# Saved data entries
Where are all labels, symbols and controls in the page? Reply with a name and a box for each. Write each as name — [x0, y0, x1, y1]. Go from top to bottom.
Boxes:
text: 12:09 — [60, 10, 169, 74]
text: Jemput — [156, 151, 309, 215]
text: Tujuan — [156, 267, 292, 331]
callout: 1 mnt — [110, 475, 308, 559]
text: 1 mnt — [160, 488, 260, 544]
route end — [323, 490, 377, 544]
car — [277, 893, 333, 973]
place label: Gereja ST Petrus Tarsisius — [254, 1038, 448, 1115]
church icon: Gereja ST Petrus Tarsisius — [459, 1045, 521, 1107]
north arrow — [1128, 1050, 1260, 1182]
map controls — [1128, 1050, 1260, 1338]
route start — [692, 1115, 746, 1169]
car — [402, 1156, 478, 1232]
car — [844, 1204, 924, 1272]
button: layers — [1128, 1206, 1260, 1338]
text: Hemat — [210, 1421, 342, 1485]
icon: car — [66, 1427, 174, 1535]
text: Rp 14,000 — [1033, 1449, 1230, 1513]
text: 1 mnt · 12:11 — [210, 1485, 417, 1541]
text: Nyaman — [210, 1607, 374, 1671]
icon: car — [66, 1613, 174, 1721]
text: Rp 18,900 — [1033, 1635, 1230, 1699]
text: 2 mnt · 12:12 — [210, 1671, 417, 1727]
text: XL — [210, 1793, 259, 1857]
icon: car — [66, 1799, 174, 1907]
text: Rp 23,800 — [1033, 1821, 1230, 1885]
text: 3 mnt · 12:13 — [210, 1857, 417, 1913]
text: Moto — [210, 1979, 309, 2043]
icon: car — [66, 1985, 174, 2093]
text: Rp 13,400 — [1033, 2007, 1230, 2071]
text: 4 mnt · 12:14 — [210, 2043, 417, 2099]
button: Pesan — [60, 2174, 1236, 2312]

# WHAT IS BEING ASKED
Each record above has to be set down again, word for word.

# TASK ANSWER
Where are all labels, symbols and controls in the page? Reply with a name and a box for each. Write each as name — [x0, y0, x1, y1]. Go from top to bottom.
Boxes:
text: 12:09 — [60, 10, 169, 74]
text: Jemput — [156, 151, 309, 215]
text: Tujuan — [156, 267, 292, 331]
callout: 1 mnt — [110, 475, 308, 559]
text: 1 mnt — [160, 488, 260, 544]
route end — [323, 490, 377, 544]
car — [277, 893, 333, 973]
place label: Gereja ST Petrus Tarsisius — [254, 1038, 448, 1115]
church icon: Gereja ST Petrus Tarsisius — [459, 1045, 521, 1107]
north arrow — [1128, 1050, 1260, 1182]
map controls — [1128, 1050, 1260, 1338]
route start — [692, 1115, 746, 1169]
car — [402, 1156, 478, 1232]
car — [844, 1204, 924, 1272]
button: layers — [1128, 1206, 1260, 1338]
text: Hemat — [210, 1421, 342, 1485]
icon: car — [66, 1427, 174, 1535]
text: Rp 14,000 — [1033, 1449, 1230, 1513]
text: 1 mnt · 12:11 — [210, 1485, 417, 1541]
text: Nyaman — [210, 1607, 374, 1671]
icon: car — [66, 1613, 174, 1721]
text: Rp 18,900 — [1033, 1635, 1230, 1699]
text: 2 mnt · 12:12 — [210, 1671, 417, 1727]
text: XL — [210, 1793, 259, 1857]
icon: car — [66, 1799, 174, 1907]
text: Rp 23,800 — [1033, 1821, 1230, 1885]
text: 3 mnt · 12:13 — [210, 1857, 417, 1913]
text: Moto — [210, 1979, 309, 2043]
icon: car — [66, 1985, 174, 2093]
text: Rp 13,400 — [1033, 2007, 1230, 2071]
text: 4 mnt · 12:14 — [210, 2043, 417, 2099]
button: Pesan — [60, 2174, 1236, 2312]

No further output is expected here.